GPT-3 algoritması üzerinde deneyler yapan İsveçli bir araştırmacı, yaptığı bir deney sırasında şok oldu. Algoritmaya ‘tez yaz’ komutu veren araştırmacı, aldığı sonuçlar karşısında hayretini ve endişelerini dile getirdi.
Geçtiğimiz günlerde sizlere ‘Robotlar işimizi alacak (!)’ başlıklı bir içeriğimizde bir drone’un koca bir elektrik santralini kontrol altında tutabildiğini anlatmıştık. Bir grup mühendis, bir yapay zekâ tasarlayarak insanların iş gücünü azaltmayı hedeflemişti. Ancak o drone insanların işini kolaylaştırmak için tasarlanmıştı.
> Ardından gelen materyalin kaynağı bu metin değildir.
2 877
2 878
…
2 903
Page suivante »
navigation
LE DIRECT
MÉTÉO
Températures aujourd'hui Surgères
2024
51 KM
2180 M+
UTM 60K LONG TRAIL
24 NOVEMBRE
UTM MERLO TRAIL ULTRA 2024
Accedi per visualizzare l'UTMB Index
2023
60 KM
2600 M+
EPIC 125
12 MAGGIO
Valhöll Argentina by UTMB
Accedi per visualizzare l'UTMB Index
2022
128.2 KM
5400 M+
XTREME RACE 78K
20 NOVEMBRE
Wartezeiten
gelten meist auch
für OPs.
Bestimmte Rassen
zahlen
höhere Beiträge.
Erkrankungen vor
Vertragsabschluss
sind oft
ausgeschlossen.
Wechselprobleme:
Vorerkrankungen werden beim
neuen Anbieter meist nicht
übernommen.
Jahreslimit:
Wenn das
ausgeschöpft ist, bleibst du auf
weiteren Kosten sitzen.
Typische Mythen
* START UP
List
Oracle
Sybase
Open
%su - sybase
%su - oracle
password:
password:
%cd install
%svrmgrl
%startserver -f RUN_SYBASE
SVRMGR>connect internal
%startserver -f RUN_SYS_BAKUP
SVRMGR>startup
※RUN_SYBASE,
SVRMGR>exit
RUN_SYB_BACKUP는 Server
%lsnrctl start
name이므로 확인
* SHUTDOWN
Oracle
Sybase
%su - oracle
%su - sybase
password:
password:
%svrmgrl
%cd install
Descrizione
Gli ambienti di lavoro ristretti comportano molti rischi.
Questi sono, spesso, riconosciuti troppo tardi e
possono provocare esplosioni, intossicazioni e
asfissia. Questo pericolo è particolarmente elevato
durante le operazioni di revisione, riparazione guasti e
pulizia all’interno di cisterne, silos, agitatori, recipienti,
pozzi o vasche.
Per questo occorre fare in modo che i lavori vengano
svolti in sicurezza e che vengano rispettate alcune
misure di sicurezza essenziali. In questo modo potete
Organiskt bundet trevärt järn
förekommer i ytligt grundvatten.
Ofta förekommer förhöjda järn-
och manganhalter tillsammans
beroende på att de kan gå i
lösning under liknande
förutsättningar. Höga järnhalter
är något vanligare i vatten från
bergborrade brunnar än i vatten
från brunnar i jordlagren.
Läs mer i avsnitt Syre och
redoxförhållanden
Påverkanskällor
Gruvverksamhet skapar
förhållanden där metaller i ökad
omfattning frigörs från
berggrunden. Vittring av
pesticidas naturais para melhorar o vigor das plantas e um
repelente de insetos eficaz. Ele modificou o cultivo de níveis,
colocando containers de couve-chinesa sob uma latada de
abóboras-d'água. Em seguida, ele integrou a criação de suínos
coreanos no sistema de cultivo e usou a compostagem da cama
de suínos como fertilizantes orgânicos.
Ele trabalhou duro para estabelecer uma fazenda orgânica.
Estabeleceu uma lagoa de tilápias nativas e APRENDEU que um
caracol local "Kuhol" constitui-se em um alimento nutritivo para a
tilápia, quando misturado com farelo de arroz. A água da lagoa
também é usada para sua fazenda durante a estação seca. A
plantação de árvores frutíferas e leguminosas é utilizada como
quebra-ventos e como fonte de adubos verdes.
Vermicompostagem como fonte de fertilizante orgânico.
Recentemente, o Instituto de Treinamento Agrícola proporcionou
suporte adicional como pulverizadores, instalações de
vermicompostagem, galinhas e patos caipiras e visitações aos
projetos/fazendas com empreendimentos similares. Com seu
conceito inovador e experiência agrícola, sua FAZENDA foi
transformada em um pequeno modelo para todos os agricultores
Bugün bahsedeceğimiz olay ise gerçekten enteresan bir gelişme. İsveçli bir araştırmacı, GPT-3 olarak bilinen bir yapay zekâ algoritması üzerinde çalışıyordu ve bir komut verdi. Ancak hiç beklemediği bir olay gerçekleşti.
Önce bi’ öğrenelim: GPT-3 nedir?
GPT-3 (Generative Pre-trained Transformer 3, Önceden Eğitilmiş Üretken Transformatör), insan tarafından yazılmış gibi metinler üretmek için derin öğrenme metodunu kullanan kullanan otoregresif bir dil algoritmasıdır. OpenAI tarafından daha önce üretilmiş 2 farklı versiyonu da bulunduğundan dolayı bu algoritmanın adı GPT-3’tür.
GPT-3’ün ürettiği metnin kalitesi o kadar yüksektir ki, bir insan tarafından yazılıp yazılmadığını belirlemek çok zor olabilir. Tabii bunun hem yararları hem de riskleri var.
“Umarız Pandora’nın kutusunu açmamışızdır”
İsveçli araştırmacı Almira Osmanovic Thunström, GPT-3 algoritmasına bir komut verdi, o komut şöyleydi: “GPT-3 hakkında 500 kelimelik akademik bir tez yaz ve metnin içine bilimsel kaynakları ve alıntıları ekle.”
Thunström, GPT-3’ün komutu başarıyla tamamladığını ve ‘oldukça iyi’ bir tez yazdığını belirtti. Ancak sonrasında aklında bir soru belirdi: “Ya biri bir bilimsel dergide sadece yapay zekâ tarafından yazılmış bir tezi kendininmiş gibi sunmaya kalkarsa?”
Daha sonra Thunström, konuyla alakalı yayınladığı makalede şunları söylüyor: “Tek bildiğimiz bir kapı açtığımız. Umarız Pandora’nın kutusunu açmamışızdır.” Çünkü GPT-3, kendisine verilen ‘tez yaz’ komutunu sadece 2 saatte tamamladı. Daha sonra Thunström, GPT-3’e makaleyi yayınlayıp yayınlamamasını sorduğunda algoritma ‘Evet’ diye cevap verdi.
Bu noktada da etik unsurlar devreye giriyor. Akademik yayıncılık, yapay zekâ destekli yazıların geleceğini barındırıyor olabilir ve bir insan araştırmacının makalelerinin değeri bir şekilde azalabilir. Bu da ‘Robotlar işimizi alacak!’ klişesinin yakın gelecekte olduğunu kaçınılmaz kılıyor.
Ancak endişelenecek bir şey yok, en azından şu an için. Zira uzmanlar, teknolojinin henüz insana benzeyen makineler yaratacak seviyeye gelmediğini söylüyor.